Store access credentials on the Data Science Virtual Machine securely

A common challenge in building cloud applications is how to manage the credentials that need to be in your code for authenticating to cloud services. Keeping these credentials secure is an important task. Ideally, they never appear on developer workstations or get checked in to source control.

Managed identities for Azure resources makes solving this problem simpler by giving Azure services an automatically managed identity in Azure Active Directory (Azure AD). You can use this identity to authenticate to any service that supports Azure AD authentication, without having any credentials in your code.

One way to secure credentials is to use MSI in combination with Azure Key Vault, a managed Azure service to store secrets and cryptographic keys securely. You can access a key vault by using the managed identity and retrieve the authorized secrets and cryptographic keys from the key vault.

The managed identities for Azure resources and Key Vault documentation is a comprehensive resource for in-depth information on these services. The rest of this article walks through the basic use of MSI and Key Vault on the Data Science Virtual Machine (DSVM) to access Azure resources.

Create a managed identity on the DSVM

# Prerequisite: You have already created a Data Science VM in the usual way.

# Create an identity principal for the VM.
az vm assign-identity -g <Resource Group Name> -n <Name of the VM>
# Get the principal ID of the DSVM.
az resource list -n <Name of the VM> --query [*].identity.principalId --out tsv

Assign Key Vault access permission to a VM principal

# Prerequisite: You have already created an empty Key Vault resource on Azure by using the Azure portal or Azure CLI. 

# Assign only get and set permission but not the capability to list the keys.
az keyvault set-policy --object-id <Principal ID of the DSVM from previous step> --name <Key Vault Name> -g <Resource Group of Key Vault>  --secret-permissions get set

Access a secret in the key vault from the DSVM

# Get the access token for the VM.
x=`curl http://localhost:50342/oauth2/token --data "resource=https://vault.azure.net" -H Metadata:true`
token=`echo $x | python -c "import sys, json; print(json.load(sys.stdin)['access_token'])"`

# Access the key vault by using the access token. 
curl https://<Vault Name>.vault.azure.net/secrets/SQLPasswd?api-version=2016-10-01 -H "Authorization: Bearer $token"

Access storage keys from the DSVM

# Prerequisite: You have granted your VM's MSI access to use storage account access keys based on instructions from the article at https://docs.microsoft.com/azure/active-directory/managed-service-identity/tutorial-linux-vm-access-storage.

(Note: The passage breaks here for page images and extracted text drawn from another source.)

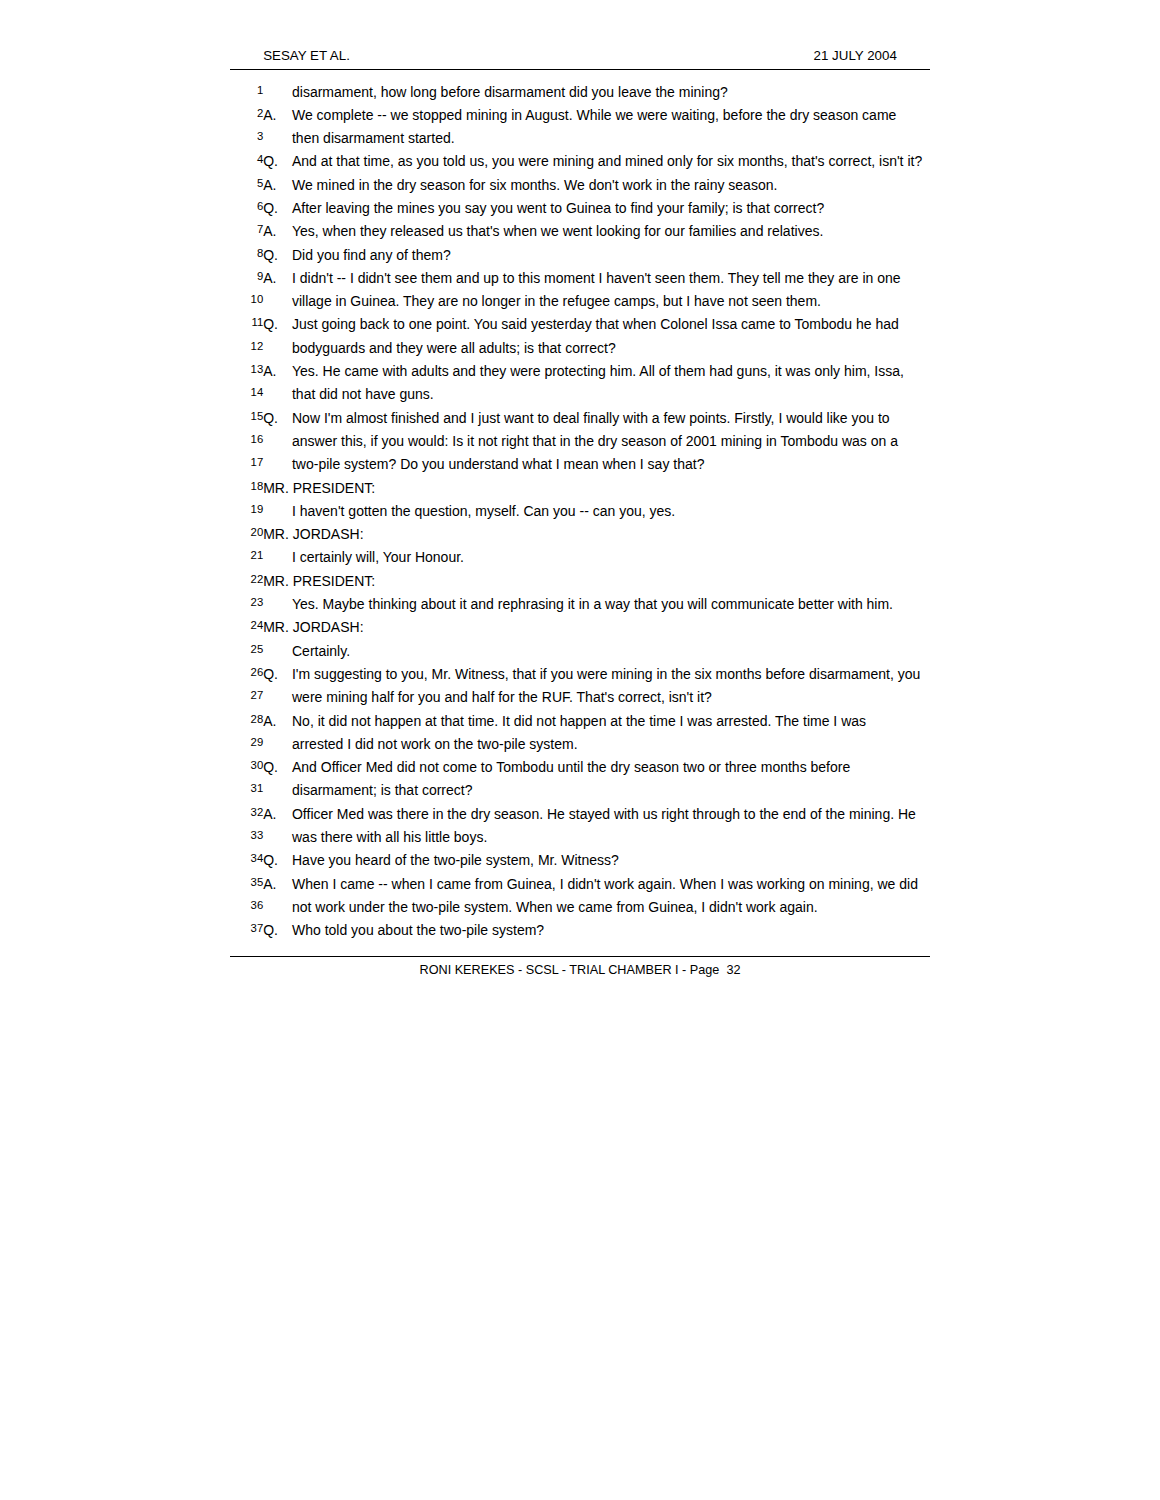SESAY ET AL. 21 JULY 2004
| 1 | | disarmament, how long before disarmament did you leave the mining? |
| 2 | A. | We complete -- we stopped mining in August. While we were waiting, before the dry season came |
| 3 | | then disarmament started. |
| 4 | Q. | And at that time, as you told us, you were mining and mined only for six months, that's correct, isn't it? |
| 5 | A. | We mined in the dry season for six months. We don't work in the rainy season. |
| 6 | Q. | After leaving the mines you say you went to Guinea to find your family; is that correct? |
| 7 | A. | Yes, when they released us that's when we went looking for our families and relatives. |
| 8 | Q. | Did you find any of them? |
| 9 | A. | I didn't -- I didn't see them and up to this moment I haven't seen them. They tell me they are in one |
| 10 | | village in Guinea. They are no longer in the refugee camps, but I have not seen them. |
| 11 | Q. | Just going back to one point. You said yesterday that when Colonel Issa came to Tombodu he had |
| 12 | | bodyguards and they were all adults; is that correct? |
| 13 | A. | Yes. He came with adults and they were protecting him. All of them had guns, it was only him, Issa, |
| 14 | | that did not have guns. |
| 15 | Q. | Now I'm almost finished and I just want to deal finally with a few points. Firstly, I would like you to |
| 16 | | answer this, if you would: Is it not right that in the dry season of 2001 mining in Tombodu was on a |
| 17 | | two-pile system? Do you understand what I mean when I say that? |
| 18 | MR. PRESIDENT: |
| 19 | | I haven't gotten the question, myself. Can you -- can you, yes. |
| 20 | MR. JORDASH: |
| 21 | | I certainly will, Your Honour. |
| 22 | MR. PRESIDENT: |
| 23 | | Yes. Maybe thinking about it and rephrasing it in a way that you will communicate better with him. |
| 24 | MR. JORDASH: |
| 25 | | Certainly. |
| 26 | Q. | I'm suggesting to you, Mr. Witness, that if you were mining in the six months before disarmament, you |
| 27 | | were mining half for you and half for the RUF. That's correct, isn't it? |
| 28 | A. | No, it did not happen at that time. It did not happen at the time I was arrested. The time I was |
| 29 | | arrested I did not work on the two-pile system. |
| 30 | Q. | And Officer Med did not come to Tombodu until the dry season two or three months before |
| 31 | | disarmament; is that correct? |
| 32 | A. | Officer Med was there in the dry season. He stayed with us right through to the end of the mining. He |
| 33 | | was there with all his little boys. |
| 34 | Q. | Have you heard of the two-pile system, Mr. Witness? |
| 35 | A. | When I came -- when I came from Guinea, I didn't work again. When I was working on mining, we did |
| 36 | | not work under the two-pile system. When we came from Guinea, I didn't work again. |
| 37 | Q. | Who told you about the two-pile system? |
RONI KEREKES - SCSL - TRIAL CHAMBER I - Page 32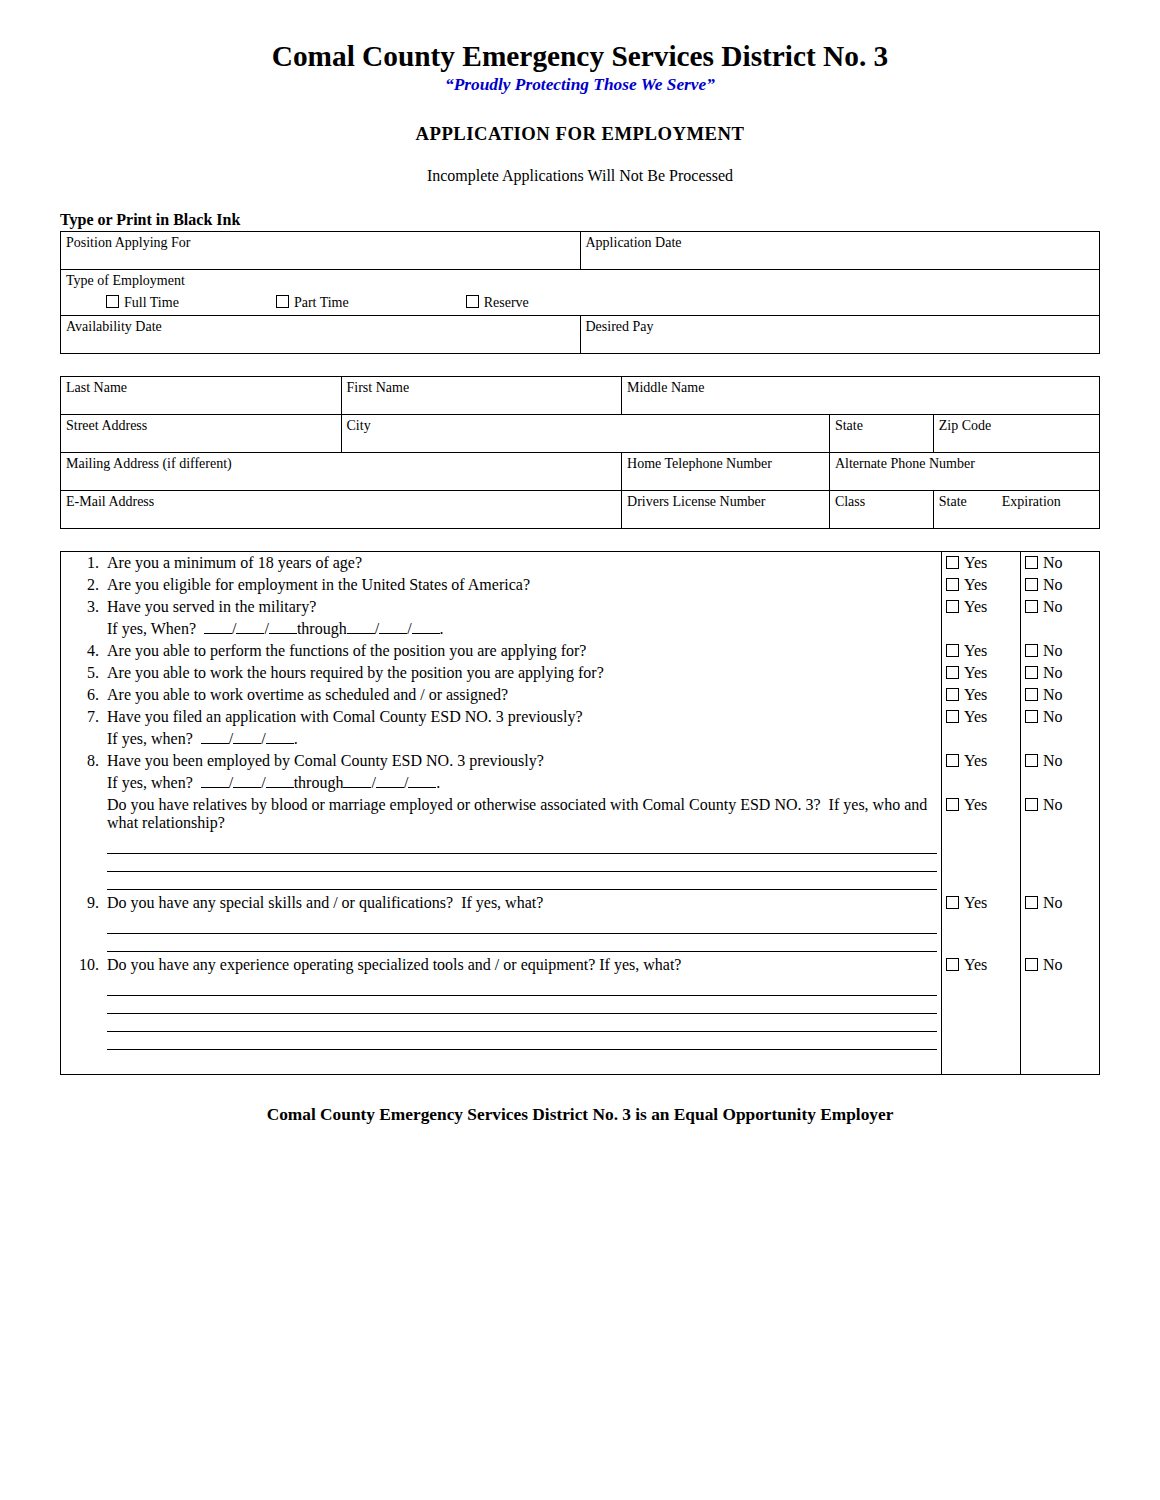Comal County Emergency Services District No. 3
“Proudly Protecting Those We Serve”
APPLICATION FOR EMPLOYMENT
Incomplete Applications Will Not Be Processed
Type or Print in Black Ink
| Position Applying For | Application Date |
| Type of Employment Full Time Part Time Reserve |
| Availability Date | Desired Pay |
| Last Name | First Name | Middle Name |
| Street Address | City | State | Zip Code |
| Mailing Address (if different) | Home Telephone Number | Alternate Phone Number |
| E-Mail Address | Drivers License Number | Class | State Expiration |
| 1. | Are you a minimum of 18 years of age? | Yes | No |
| 2. | Are you eligible for employment in the United States of America? | Yes | No |
| 3. | Have you served in the military? | Yes | No |
| | If yes, When? / / through / / . | | |
| 4. | Are you able to perform the functions of the position you are applying for? | Yes | No |
| 5. | Are you able to work the hours required by the position you are applying for? | Yes | No |
| 6. | Are you able to work overtime as scheduled and / or assigned? | Yes | No |
| 7. | Have you filed an application with Comal County ESD NO. 3 previously? | Yes | No |
| | If yes, when? / / . | | |
| 8. | Have you been employed by Comal County ESD NO. 3 previously? | Yes | No |
| | If yes, when? / / through / / . | | |
| | Do you have relatives by blood or marriage employed or otherwise associated with Comal County ESD NO. 3? If yes, who and what relationship? | Yes | No |
| 9. | Do you have any special skills and / or qualifications? If yes, what? | Yes | No |
| 10. | Do you have any experience operating specialized tools and / or equipment? If yes, what? | Yes | No |
Comal County Emergency Services District No. 3 is an Equal Opportunity Employer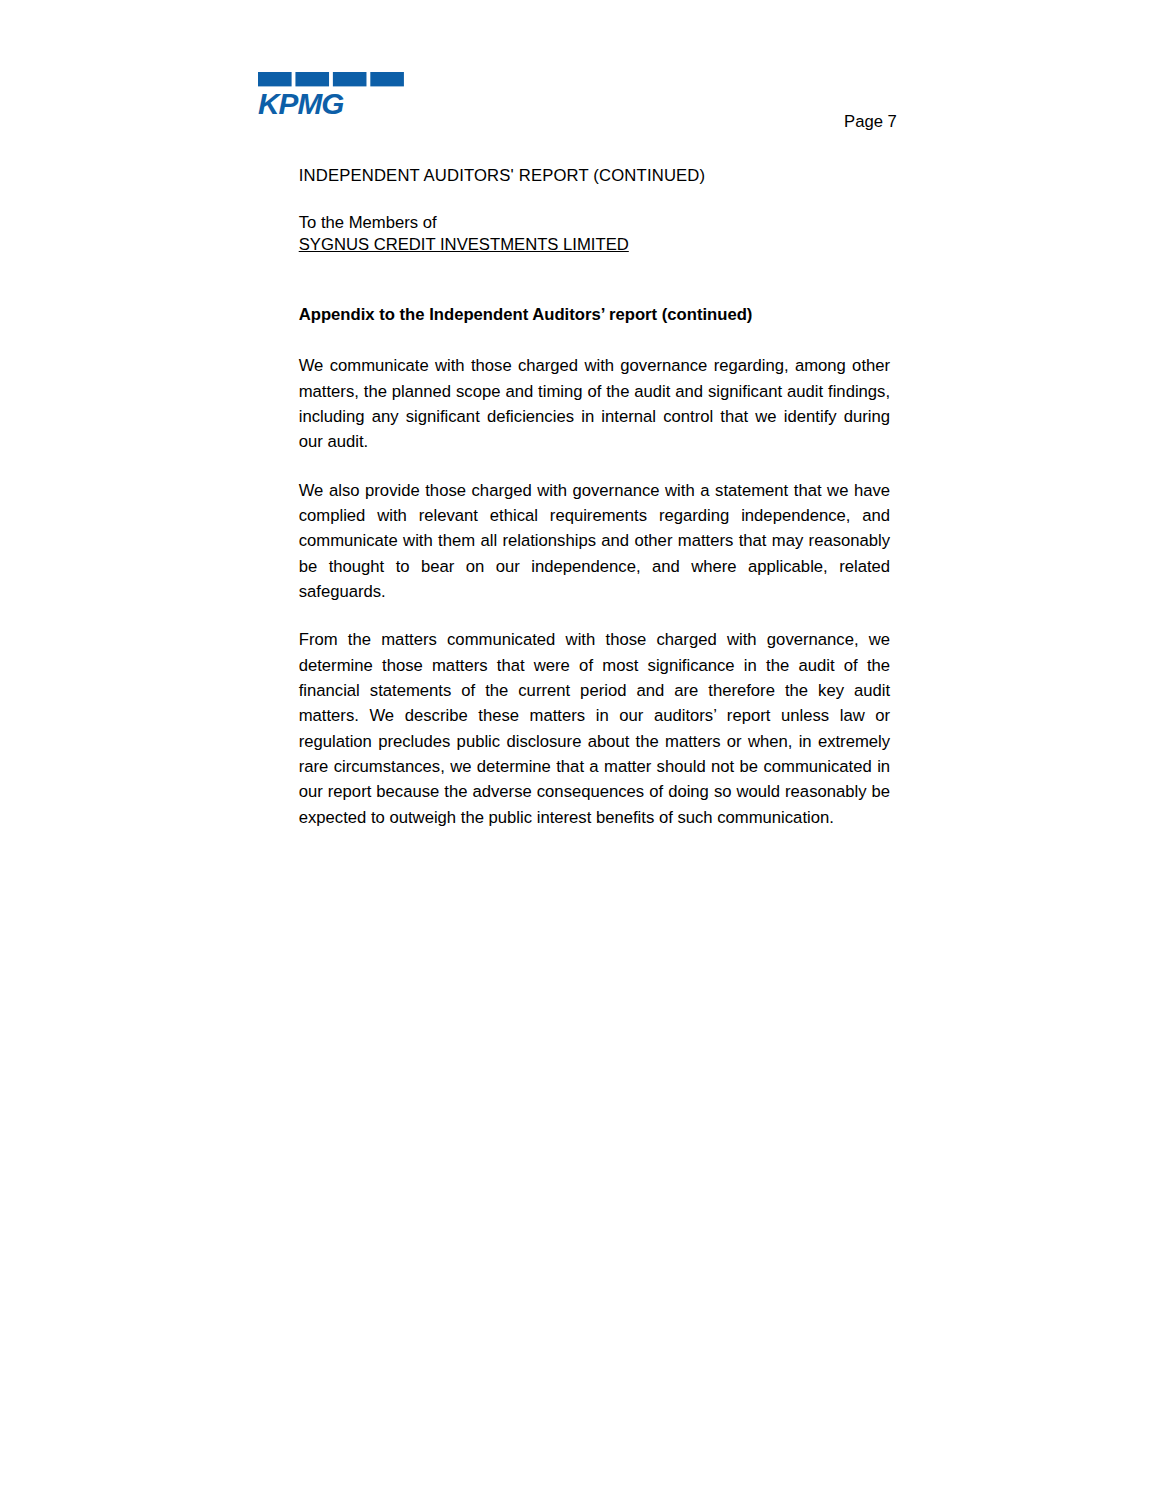KPMG
Page 7
INDEPENDENT AUDITORS' REPORT (CONTINUED)
To the Members of
SYGNUS CREDIT INVESTMENTS LIMITED
Appendix to the Independent Auditors’ report (continued)
We communicate with those charged with governance regarding, among other matters, the planned scope and timing of the audit and significant audit findings, including any significant deficiencies in internal control that we identify during our audit.
We also provide those charged with governance with a statement that we have complied with relevant ethical requirements regarding independence, and communicate with them all relationships and other matters that may reasonably be thought to bear on our independence, and where applicable, related safeguards.
From the matters communicated with those charged with governance, we determine those matters that were of most significance in the audit of the financial statements of the current period and are therefore the key audit matters. We describe these matters in our auditors’ report unless law or regulation precludes public disclosure about the matters or when, in extremely rare circumstances, we determine that a matter should not be communicated in our report because the adverse consequences of doing so would reasonably be expected to outweigh the public interest benefits of such communication.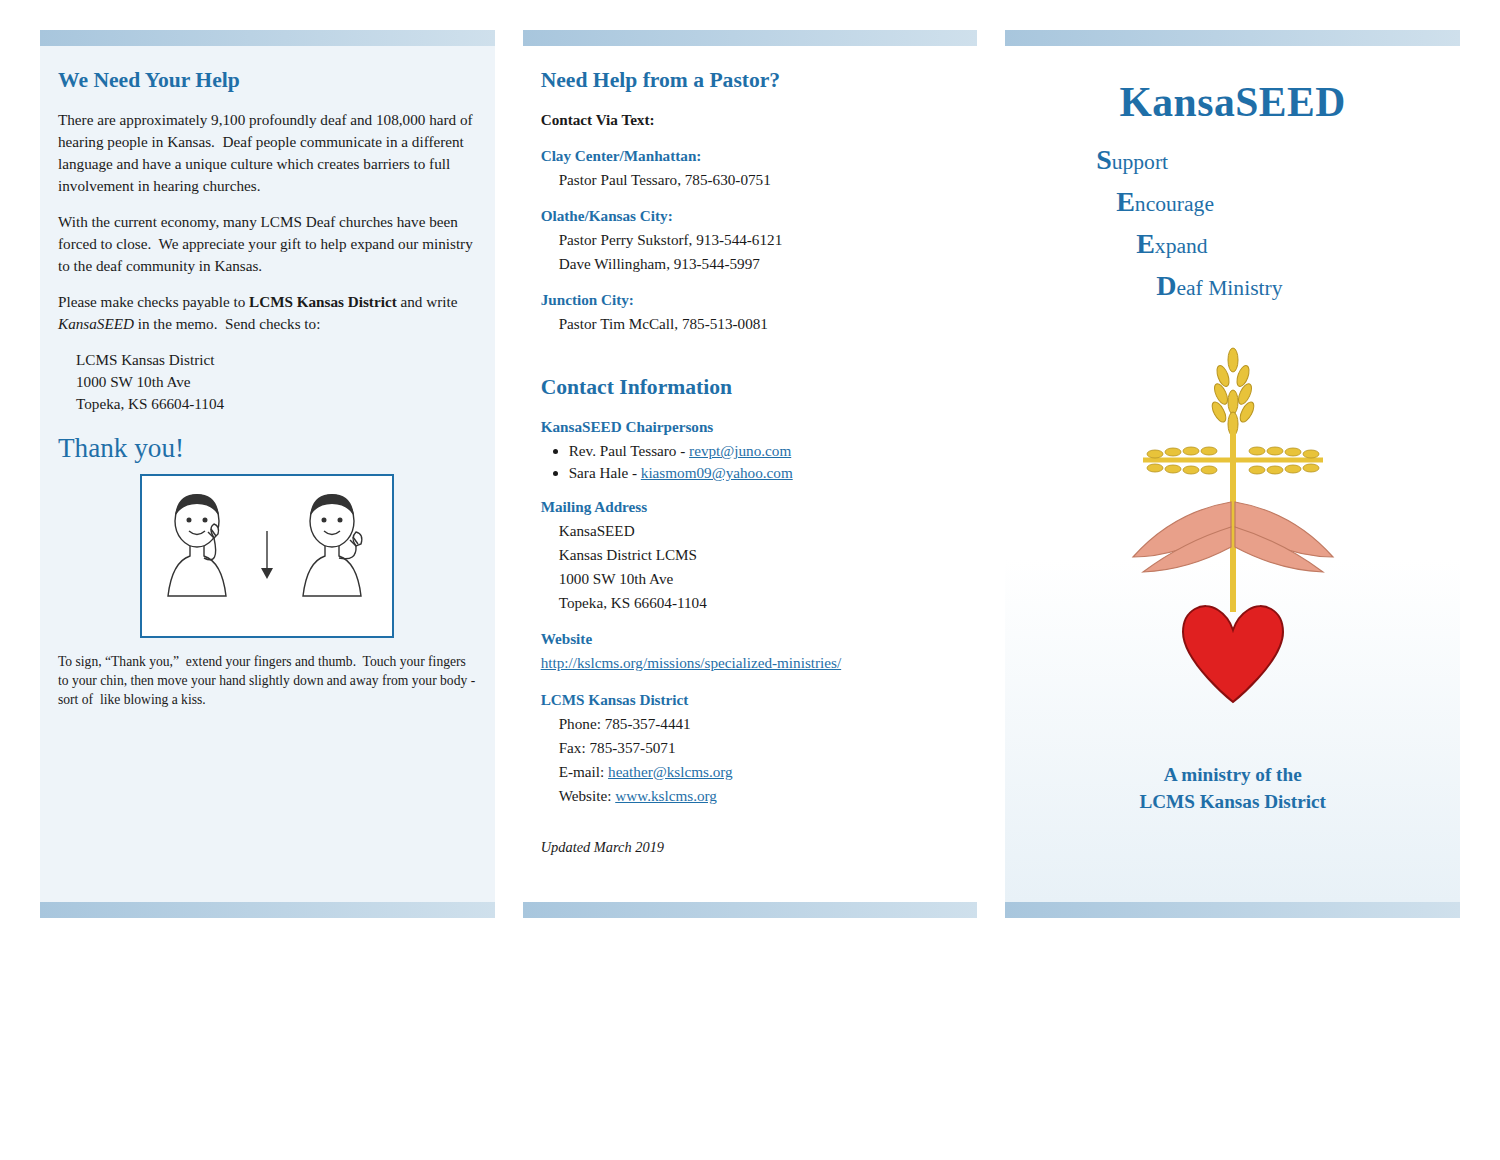We Need Your Help
There are approximately 9,100 profoundly deaf and 108,000 hard of hearing people in Kansas. Deaf people communicate in a different language and have a unique culture which creates barriers to full involvement in hearing churches.
With the current economy, many LCMS Deaf churches have been forced to close. We appreciate your gift to help expand our ministry to the deaf community in Kansas.
Please make checks payable to LCMS Kansas District and write KansaSEED in the memo. Send checks to:
LCMS Kansas District
1000 SW 10th Ave
Topeka, KS 66604-1104
Thank you!
To sign, “Thank you,” extend your fingers and thumb. Touch your fingers to your chin, then move your hand slightly down and away from your body - sort of like blowing a kiss.
Need Help from a Pastor?
Contact Via Text:
Clay Center/Manhattan:
Pastor Paul Tessaro, 785-630-0751
Olathe/Kansas City:
Pastor Perry Sukstorf, 913-544-6121
Dave Willingham, 913-544-5997
Junction City:
Pastor Tim McCall, 785-513-0081
Contact Information
KansaSEED Chairpersons
Rev. Paul Tessaro - revpt@juno.com
Sara Hale - kiasmom09@yahoo.com
Mailing Address
KansaSEED
Kansas District LCMS
1000 SW 10th Ave
Topeka, KS 66604-1104
Website
http://kslcms.org/missions/specialized-ministries/
LCMS Kansas District
Phone: 785-357-4441
Fax: 785-357-5071
E-mail: heather@kslcms.org
Website: www.kslcms.org
Updated March 2019
KansaSEED
Support
Encourage
Expand
Deaf Ministry
A ministry of the
LCMS Kansas District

This article describes the process in more detail.

y=`curl http://localhost:50342/oauth2/token --data "resource=https://management.azure.com/" -H Metadata:true`
ytoken=`echo $y | python -c "import sys, json; print(json.load(sys.stdin)['access_token'])"`
curl https://management.azure.com/subscriptions/<SubscriptionID>/resourceGroups/<ResourceGroup of Storage account>/providers/Microsoft.Storage/storageAccounts/<Storage Account Name>/listKeys?api-version=2016-12-01 --request POST -d "" -H "Authorization: Bearer $ytoken"

# Now you can access the data in the storage account from the retrieved storage account keys.

Access the key vault from Python

from azure.keyvault import KeyVaultClient
from msrestazure.azure_active_directory import MSIAuthentication

"""MSI Authentication example."""

# Get credentials.
credentials = MSIAuthentication(
    resource='https://vault.azure.net'
)

# Create a Key Vault client.
key_vault_client = KeyVaultClient(
credentials
)

key_vault_uri = "https://<key Vault Name>.vault.azure.net/"

secret = key_vault_client.get_secret(
key_vault_uri,  # Your key vault URL.
"SQLPasswd",       # The name of your secret that already exists in the key vault.
""              # The version of the secret; empty string for latest.
)
print("My secret value is {}".format(secret.value))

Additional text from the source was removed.